**What is asked:** Please copy the source records below line for line, keeping every character unchanged.

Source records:
+ + + + + + +
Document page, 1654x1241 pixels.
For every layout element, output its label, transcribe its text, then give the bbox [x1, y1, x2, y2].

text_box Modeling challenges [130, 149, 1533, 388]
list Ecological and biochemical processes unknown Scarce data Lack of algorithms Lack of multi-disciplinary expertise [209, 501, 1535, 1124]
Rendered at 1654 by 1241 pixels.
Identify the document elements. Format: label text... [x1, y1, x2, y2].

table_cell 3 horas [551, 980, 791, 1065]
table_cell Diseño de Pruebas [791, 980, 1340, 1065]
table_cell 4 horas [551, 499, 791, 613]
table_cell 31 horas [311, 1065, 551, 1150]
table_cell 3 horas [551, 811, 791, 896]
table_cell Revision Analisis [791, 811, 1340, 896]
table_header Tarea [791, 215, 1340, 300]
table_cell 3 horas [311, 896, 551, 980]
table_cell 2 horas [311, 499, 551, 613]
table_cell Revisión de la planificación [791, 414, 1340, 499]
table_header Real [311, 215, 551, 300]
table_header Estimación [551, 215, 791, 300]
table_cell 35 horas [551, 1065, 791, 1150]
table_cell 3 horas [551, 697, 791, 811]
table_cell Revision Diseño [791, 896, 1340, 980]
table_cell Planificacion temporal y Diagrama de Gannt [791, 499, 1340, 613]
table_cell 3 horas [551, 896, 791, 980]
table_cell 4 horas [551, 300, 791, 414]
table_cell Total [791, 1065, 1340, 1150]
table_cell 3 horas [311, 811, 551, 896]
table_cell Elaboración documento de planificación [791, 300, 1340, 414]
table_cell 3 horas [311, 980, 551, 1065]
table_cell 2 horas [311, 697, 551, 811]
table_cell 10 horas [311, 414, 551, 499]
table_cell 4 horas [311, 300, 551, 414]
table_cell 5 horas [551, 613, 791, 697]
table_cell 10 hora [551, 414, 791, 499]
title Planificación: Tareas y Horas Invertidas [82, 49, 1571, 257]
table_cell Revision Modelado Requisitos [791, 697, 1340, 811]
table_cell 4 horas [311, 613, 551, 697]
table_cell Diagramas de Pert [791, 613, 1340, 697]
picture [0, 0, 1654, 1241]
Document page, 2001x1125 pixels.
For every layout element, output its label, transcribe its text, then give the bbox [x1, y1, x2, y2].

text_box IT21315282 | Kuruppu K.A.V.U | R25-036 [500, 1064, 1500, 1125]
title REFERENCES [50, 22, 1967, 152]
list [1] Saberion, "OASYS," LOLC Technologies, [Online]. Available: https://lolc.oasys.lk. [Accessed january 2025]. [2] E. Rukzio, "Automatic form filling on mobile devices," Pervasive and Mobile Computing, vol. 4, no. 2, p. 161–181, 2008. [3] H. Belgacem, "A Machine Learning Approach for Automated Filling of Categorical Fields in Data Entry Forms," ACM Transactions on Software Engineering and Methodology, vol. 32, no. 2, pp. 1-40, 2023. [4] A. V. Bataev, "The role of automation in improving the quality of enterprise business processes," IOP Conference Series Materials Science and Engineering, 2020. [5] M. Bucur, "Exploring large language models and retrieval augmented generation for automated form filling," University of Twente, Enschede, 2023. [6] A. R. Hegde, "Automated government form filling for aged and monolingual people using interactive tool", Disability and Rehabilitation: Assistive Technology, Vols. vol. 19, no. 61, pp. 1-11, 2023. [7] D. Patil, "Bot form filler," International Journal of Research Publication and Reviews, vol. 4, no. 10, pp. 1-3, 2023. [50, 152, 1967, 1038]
+ + + + + + +
**Right answer:**
Document page, 1654x1241 pixels.
For every layout element, output its label, transcribe its text, then give the bbox [x1, y1, x2, y2].

text_box Modeling challenges [130, 149, 1533, 388]
list Ecological and biochemical processes unknown Scarce data Lack of algorithms Lack of multi-disciplinary expertise [209, 501, 1535, 1124]
Rendered at 1654 by 1241 pixels.
Identify the document elements. Format: label text... [x1, y1, x2, y2].

table_cell 3 horas [551, 980, 791, 1065]
table_cell Diseño de Pruebas [791, 980, 1340, 1065]
table_cell 4 horas [551, 499, 791, 613]
table_cell 31 horas [311, 1065, 551, 1150]
table_cell 3 horas [551, 811, 791, 896]
table_cell Revision Analisis [791, 811, 1340, 896]
table_header Tarea [791, 215, 1340, 300]
table_cell 3 horas [311, 896, 551, 980]
table_cell 2 horas [311, 499, 551, 613]
table_cell Revisión de la planificación [791, 414, 1340, 499]
table_header Real [311, 215, 551, 300]
table_header Estimación [551, 215, 791, 300]
table_cell 35 horas [551, 1065, 791, 1150]
table_cell 3 horas [551, 697, 791, 811]
table_cell Revision Diseño [791, 896, 1340, 980]
table_cell Planificacion temporal y Diagrama de Gannt [791, 499, 1340, 613]
table_cell 3 horas [551, 896, 791, 980]
table_cell 4 horas [551, 300, 791, 414]
table_cell Total [791, 1065, 1340, 1150]
table_cell 3 horas [311, 811, 551, 896]
table_cell Elaboración documento de planificación [791, 300, 1340, 414]
table_cell 3 horas [311, 980, 551, 1065]
table_cell 2 horas [311, 697, 551, 811]
table_cell 10 horas [311, 414, 551, 499]
table_cell 4 horas [311, 300, 551, 414]
table_cell 5 horas [551, 613, 791, 697]
table_cell 10 hora [551, 414, 791, 499]
title Planificación: Tareas y Horas Invertidas [82, 49, 1571, 257]
table_cell Revision Modelado Requisitos [791, 697, 1340, 811]
table_cell 4 horas [311, 613, 551, 697]
table_cell Diagramas de Pert [791, 613, 1340, 697]
picture [0, 0, 1654, 1241]
Document page, 2001x1125 pixels.
For every layout element, output its label, transcribe its text, then give the bbox [x1, y1, x2, y2].

text_box IT21315282 | Kuruppu K.A.V.U | R25-036 [500, 1064, 1500, 1125]
title REFERENCES [50, 22, 1967, 152]
list [1] Saberion, "OASYS," LOLC Technologies, [Online]. Available: https://lolc.oasys.lk. [Accessed january 2025]. [2] E. Rukzio, "Automatic form filling on mobile devices," Pervasive and Mobile Computing, vol. 4, no. 2, p. 161–181, 2008. [3] H. Belgacem, "A Machine Learning Approach for Automated Filling of Categorical Fields in Data Entry Forms," ACM Transactions on Software Engineering and Methodology, vol. 32, no. 2, pp. 1-40, 2023. [4] A. V. Bataev, "The role of automation in improving the quality of enterprise business processes," IOP Conference Series Materials Science and Engineering, 2020. [5] M. Bucur, "Exploring large language models and retrieval augmented generation for automated form filling," University of Twente, Enschede, 2023. [6] A. R. Hegde, "Automated government form filling for aged and monolingual people using interactive tool", Disability and Rehabilitation: Assistive Technology, Vols. vol. 19, no. 61, pp. 1-11, 2023. [7] D. Patil, "Bot form filler," International Journal of Research Publication and Reviews, vol. 4, no. 10, pp. 1-3, 2023. [50, 152, 1967, 1038]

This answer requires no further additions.